Schakenbach Regele provides several historical examples of the intersection between “violence, honor, and business,” but it is not clear what the reader gains by having the label “martial capitalism” attached to these episodes.Footnote 13 Which leads to a broader question: What do we actually mean when we talk about historical “fields”? The NHOC is probably the most well-known new historical field, appearing in academic job ads, on the CVs of history PhDs, on oral exams, and in the publishing catalogs of academic presses. When we talk about thematic fields in history, we are generally considering one or more of the following: Whose voices/perspectives is the historian prioritizing (African Americans, the middle class, women, labor, immigrants, etc.)? On what types of sources and evidence is the historian relying (films, account books, diaries, material culture, legal documents, etc.)? What methodologies is the historian employing (digital history, economic history, microhistory, etc.)? Which lived experiences is the historian prioritizing (religion, sexuality, slavery, urban life, finance, etc.)?
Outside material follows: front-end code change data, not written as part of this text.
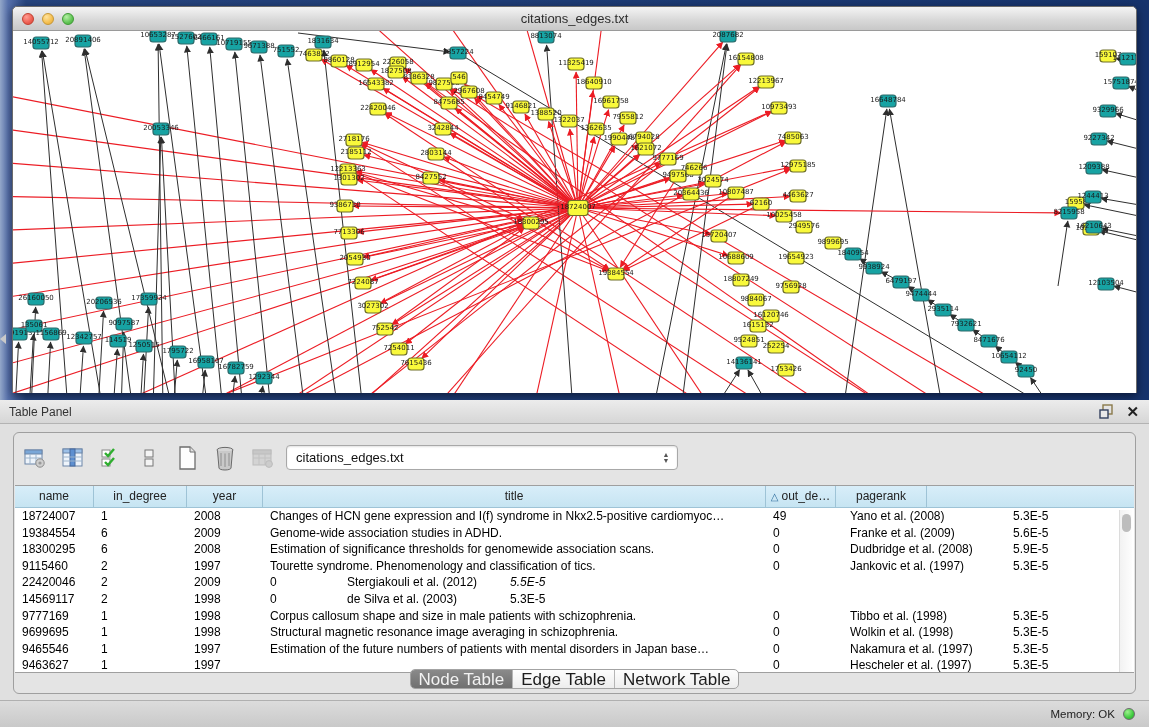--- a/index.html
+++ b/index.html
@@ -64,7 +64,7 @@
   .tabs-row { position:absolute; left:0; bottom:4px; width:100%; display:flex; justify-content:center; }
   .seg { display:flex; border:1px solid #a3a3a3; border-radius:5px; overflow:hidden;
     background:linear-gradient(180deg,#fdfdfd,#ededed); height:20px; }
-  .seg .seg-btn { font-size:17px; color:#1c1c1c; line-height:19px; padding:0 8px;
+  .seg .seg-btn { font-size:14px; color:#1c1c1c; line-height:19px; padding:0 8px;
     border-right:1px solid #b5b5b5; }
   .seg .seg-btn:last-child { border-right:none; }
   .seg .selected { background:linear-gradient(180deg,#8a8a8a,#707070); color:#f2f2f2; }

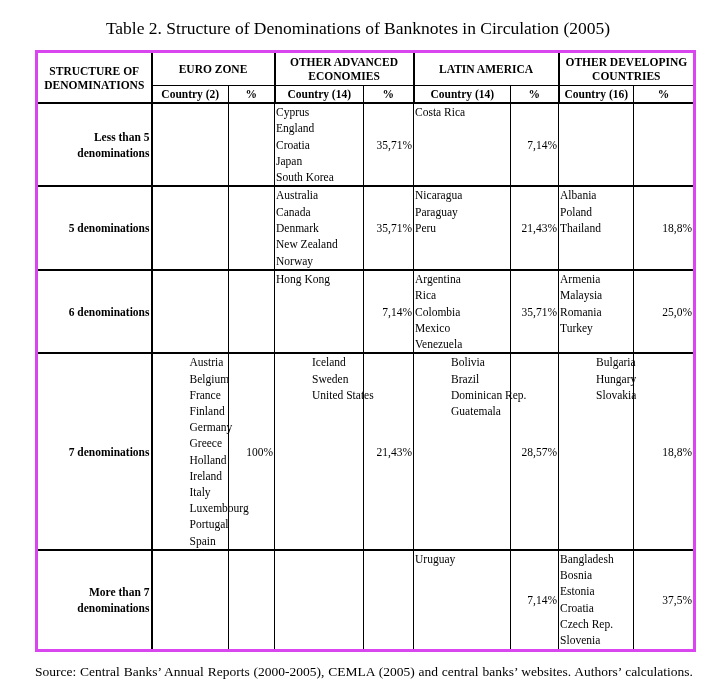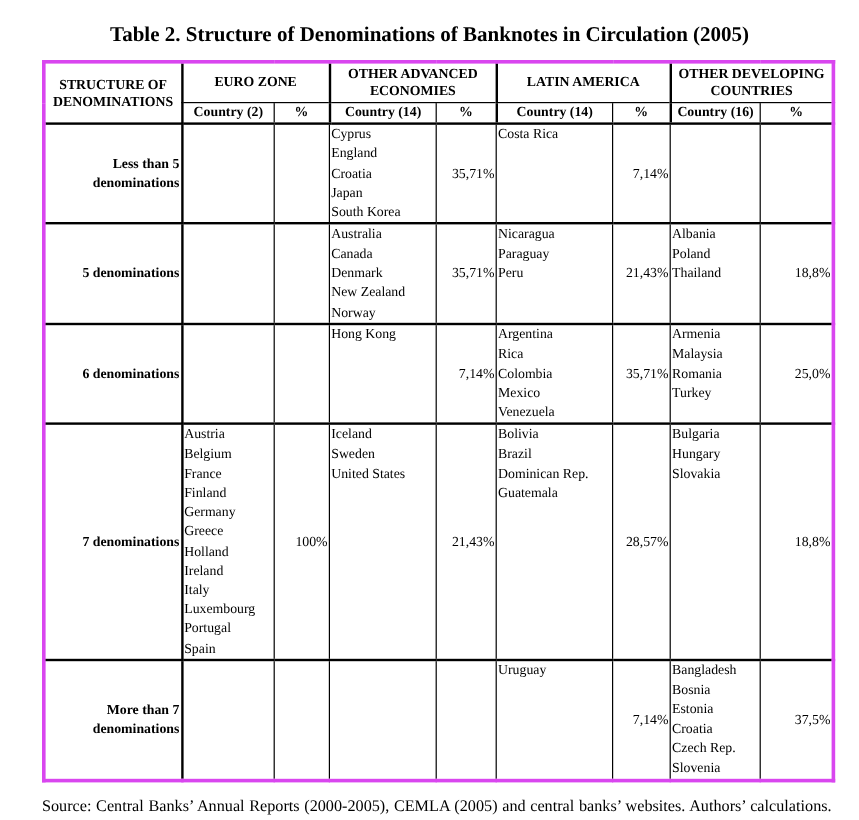--- a/index.html
+++ b/index.html
@@ -9,7 +9,7 @@
     }
     .title {
       position: absolute; left: 0; top: 18px; width: 716px; text-align: center;
-      font-weight: bold; font-size: 17.5px; letter-spacing: 0;
+      font-weight: normal; font-size: 17.5px; letter-spacing: 0;
     }
     table.main {
       position: absolute; left: 35px; top: 50px;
Where does capitalism fit into these field-related questions? (Over the last few years, many other essays have already grappled with this issue. One of the most comprehensive critiques is Eric Hilt’s 2017 essay in the Journal of Economic History.)Footnote 14 Some in the NHOC camp imply that they do all of the above, that the field is capacious enough to encompass all voices, all methodologies, all lived experiences. Indeed, in reading the introduction to American Capitalism, it sometimes seems like the NHOC is an interdisciplinary, universal corrective to the shortcomings of every other major field of history, including social, economic, political, legal, and labor; the field is an ur-history. For other proponents, it is an opportunity to engage in social criticism of the consequences of capitalism today. Others, quite frankly, are just happy that historians are again taking seriously research that engages with economic questions—even if economic training to buttress this research is often limited. Many champions of the NHOC will argue that my critiques of the field are unfair, and that I have cherry-picked examples to support my characterizations; I know this will be the case, because this is often the reaction in private conversations. But by purposely not defining their own field, by consciously playing fast-and-loose with what capitalism is or is not, and by simultaneously presenting capitalism as both of and outside of history, the NHOC champions have largely brought the criticisms upon themselves. They will not define capitalism because they cannot do it without imploding the field. Thus Schakenbach Regele’s attempt to offer a definitional model faces an uphill battle from the outset.